───── Record extracts ─────

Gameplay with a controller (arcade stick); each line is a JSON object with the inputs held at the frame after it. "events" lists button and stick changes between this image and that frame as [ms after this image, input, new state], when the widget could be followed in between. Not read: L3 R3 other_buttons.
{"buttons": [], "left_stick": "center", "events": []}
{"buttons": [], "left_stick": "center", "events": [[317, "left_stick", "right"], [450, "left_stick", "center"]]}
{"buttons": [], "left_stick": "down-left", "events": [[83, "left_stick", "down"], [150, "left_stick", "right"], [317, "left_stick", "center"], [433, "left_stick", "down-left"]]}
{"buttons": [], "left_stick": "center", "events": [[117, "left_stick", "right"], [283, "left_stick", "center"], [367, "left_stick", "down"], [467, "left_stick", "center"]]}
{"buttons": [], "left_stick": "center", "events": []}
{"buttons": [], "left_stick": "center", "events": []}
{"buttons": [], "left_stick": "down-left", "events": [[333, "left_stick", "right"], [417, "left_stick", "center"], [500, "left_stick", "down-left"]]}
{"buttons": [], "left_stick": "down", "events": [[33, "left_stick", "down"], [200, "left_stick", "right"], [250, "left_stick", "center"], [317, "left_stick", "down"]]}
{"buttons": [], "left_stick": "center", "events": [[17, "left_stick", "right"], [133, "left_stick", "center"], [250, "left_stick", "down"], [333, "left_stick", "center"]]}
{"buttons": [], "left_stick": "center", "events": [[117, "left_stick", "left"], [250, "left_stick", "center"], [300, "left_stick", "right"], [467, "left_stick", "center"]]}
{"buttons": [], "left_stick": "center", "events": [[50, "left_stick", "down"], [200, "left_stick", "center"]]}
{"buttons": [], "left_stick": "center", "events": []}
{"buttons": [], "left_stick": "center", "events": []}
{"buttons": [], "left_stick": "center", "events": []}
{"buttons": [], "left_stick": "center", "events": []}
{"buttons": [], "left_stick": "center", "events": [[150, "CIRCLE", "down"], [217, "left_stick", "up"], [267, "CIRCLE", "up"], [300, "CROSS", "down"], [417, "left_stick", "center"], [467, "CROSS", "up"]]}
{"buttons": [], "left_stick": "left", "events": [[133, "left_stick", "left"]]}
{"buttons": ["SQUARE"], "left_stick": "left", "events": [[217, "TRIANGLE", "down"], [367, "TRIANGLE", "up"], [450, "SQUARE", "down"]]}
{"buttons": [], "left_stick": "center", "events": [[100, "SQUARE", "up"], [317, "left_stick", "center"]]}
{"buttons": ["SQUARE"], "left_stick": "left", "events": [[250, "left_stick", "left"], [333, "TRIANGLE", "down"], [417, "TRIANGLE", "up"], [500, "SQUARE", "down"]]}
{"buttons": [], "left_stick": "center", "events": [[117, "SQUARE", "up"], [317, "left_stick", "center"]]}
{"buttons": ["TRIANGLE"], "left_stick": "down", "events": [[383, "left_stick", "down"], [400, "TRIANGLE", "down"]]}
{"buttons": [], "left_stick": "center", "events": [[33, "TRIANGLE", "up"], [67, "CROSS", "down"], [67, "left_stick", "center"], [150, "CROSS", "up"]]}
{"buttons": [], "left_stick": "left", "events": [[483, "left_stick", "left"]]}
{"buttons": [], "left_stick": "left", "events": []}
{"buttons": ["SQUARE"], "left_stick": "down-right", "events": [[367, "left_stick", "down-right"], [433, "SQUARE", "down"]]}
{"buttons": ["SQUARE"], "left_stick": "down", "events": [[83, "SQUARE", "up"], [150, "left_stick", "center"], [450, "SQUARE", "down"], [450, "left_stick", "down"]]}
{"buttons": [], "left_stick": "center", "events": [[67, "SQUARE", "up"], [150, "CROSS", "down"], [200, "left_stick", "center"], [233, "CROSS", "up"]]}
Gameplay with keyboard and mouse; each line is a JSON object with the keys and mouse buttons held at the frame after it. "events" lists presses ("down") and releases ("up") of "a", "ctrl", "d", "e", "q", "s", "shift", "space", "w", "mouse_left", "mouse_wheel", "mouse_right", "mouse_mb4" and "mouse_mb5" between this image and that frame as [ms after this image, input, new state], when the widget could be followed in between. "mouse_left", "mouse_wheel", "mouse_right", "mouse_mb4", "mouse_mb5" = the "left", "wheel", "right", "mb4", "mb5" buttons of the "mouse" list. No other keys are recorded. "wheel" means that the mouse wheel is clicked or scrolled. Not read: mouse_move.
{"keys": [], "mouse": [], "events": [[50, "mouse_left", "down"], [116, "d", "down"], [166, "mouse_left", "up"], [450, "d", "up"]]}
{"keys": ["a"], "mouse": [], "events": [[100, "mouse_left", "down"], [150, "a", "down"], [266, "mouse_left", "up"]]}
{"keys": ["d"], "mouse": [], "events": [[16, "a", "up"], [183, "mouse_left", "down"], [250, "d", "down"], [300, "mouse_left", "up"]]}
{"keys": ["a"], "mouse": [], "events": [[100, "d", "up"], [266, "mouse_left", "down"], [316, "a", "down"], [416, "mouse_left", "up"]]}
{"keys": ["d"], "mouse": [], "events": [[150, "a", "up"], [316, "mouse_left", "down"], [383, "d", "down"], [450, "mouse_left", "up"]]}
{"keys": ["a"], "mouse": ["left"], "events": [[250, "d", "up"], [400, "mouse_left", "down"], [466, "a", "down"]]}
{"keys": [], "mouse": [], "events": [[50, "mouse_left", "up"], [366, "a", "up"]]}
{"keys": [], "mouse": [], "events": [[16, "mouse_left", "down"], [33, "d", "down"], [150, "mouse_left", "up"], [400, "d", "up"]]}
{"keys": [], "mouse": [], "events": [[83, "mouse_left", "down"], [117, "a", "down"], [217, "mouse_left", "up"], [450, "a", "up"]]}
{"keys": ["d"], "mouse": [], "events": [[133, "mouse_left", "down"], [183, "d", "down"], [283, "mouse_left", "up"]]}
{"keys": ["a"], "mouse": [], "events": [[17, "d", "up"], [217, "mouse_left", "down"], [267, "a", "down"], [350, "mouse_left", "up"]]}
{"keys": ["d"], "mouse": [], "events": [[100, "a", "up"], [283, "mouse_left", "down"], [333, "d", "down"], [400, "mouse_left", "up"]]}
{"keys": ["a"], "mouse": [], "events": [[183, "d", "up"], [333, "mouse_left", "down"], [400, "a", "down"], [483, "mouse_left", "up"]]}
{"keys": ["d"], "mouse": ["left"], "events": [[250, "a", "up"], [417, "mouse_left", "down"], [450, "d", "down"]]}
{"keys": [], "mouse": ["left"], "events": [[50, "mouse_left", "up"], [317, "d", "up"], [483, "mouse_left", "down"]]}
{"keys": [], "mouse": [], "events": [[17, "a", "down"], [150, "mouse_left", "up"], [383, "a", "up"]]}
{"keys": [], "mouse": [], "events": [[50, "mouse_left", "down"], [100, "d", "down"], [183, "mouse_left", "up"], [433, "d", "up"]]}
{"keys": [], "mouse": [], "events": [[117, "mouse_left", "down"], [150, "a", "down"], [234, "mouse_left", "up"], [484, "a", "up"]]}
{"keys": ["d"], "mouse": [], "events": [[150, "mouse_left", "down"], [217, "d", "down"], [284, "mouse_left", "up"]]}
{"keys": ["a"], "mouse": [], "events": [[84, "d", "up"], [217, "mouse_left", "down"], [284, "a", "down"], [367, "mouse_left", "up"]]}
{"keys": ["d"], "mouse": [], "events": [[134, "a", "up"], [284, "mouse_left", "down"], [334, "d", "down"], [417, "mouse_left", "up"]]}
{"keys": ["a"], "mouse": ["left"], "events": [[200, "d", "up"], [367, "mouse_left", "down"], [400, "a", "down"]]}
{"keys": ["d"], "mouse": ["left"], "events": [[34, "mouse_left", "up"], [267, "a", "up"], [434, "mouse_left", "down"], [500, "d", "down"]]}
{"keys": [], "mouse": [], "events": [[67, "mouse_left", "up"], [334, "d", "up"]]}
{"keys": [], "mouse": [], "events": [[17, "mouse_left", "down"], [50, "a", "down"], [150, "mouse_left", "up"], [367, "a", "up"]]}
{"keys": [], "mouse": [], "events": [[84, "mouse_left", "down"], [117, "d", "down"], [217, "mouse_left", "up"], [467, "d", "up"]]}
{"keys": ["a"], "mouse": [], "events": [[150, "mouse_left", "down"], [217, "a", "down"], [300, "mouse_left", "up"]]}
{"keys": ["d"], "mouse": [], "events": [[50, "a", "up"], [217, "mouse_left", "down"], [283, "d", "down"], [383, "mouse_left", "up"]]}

─────

Search the material above for the word "CROSS", then copy out each line that has it.

{"buttons": [], "left_stick": "center", "events": [[150, "CIRCLE", "down"], [217, "left_stick", "up"], [267, "CIRCLE", "up"], [300, "CROSS", "down"], [417, "left_stick", "center"], [467, "CROSS", "up"]]}
{"buttons": [], "left_stick": "center", "events": [[33, "TRIANGLE", "up"], [67, "CROSS", "down"], [67, "left_stick", "center"], [150, "CROSS", "up"]]}
{"buttons": [], "left_stick": "center", "events": [[67, "SQUARE", "up"], [150, "CROSS", "down"], [200, "left_stick", "center"], [233, "CROSS", "up"]]}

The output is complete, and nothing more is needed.